For the reasons described above, every form of welfare state is fundamentally, irreconcilably at odds with legitimate individual rights. There are two options: a free society with a strictly limited government, or a runaway state with a limitless claim on individual lives. Those who have hijacked our government know this, they have made their choice, and their constant acts of secrecy and dishonesty show that they know that their goals are indefensible. After the long and blood-curdling record of collectivist governments throughout history, one cannot give the benefit of the doubt to those who seek to impose it on the United States of America.

Productive Americans already work a significant percentage of each year just to pay their taxes. Cumulative decades are taken from our lives by force to support a massive and corrupt government. How much enjoyment and abundance could the American people achieve with all those irreplaceable years that are instead spent toiling to support the bloated pensions of public-sector union workers, the caviar on Nancy Pelosi's military jet transport, Barack Obama's extravagant parties in the White House, and any needy incompetent who thrusts his hand out and insists that he is entitled to be provided for?

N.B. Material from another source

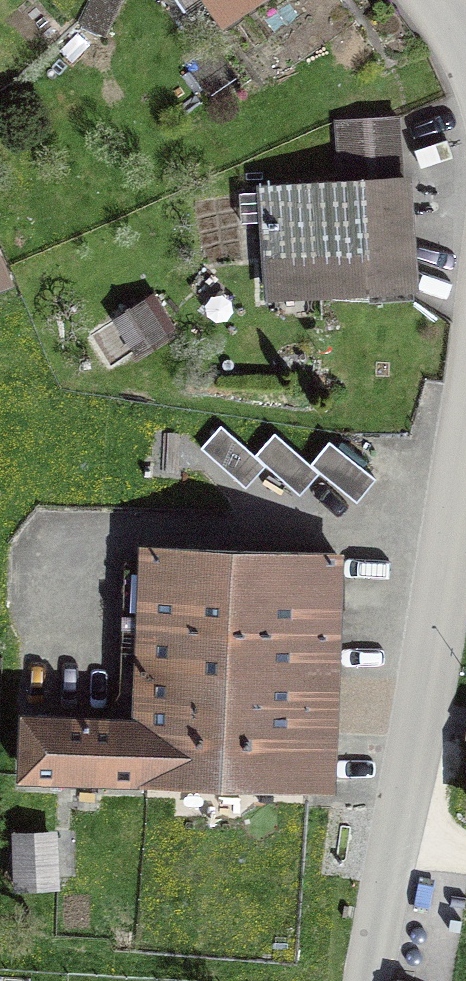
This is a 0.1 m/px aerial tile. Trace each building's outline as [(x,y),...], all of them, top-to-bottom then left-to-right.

The cause of our nation's peril is a vicious set of moral premises. It is on moral grounds that the battle to take it back must be fought. The upstanding, responsible citizens of America must stop yielding to intimidation by the snarling leftists who claim that they have a right to do as they wish with our earnings and lives because they claim that they want to help people. The proper answer to this is that they are free to allocate their own resources as they wish, but they have no right to ours. And when the collectivists throw out the accusation that our refusal to submit to tyranny is selfish, we must proudly proclaim that they are correct.

It is only when we stand against the collectivists on moral grounds that we will win back our country, our freedom, and our lives.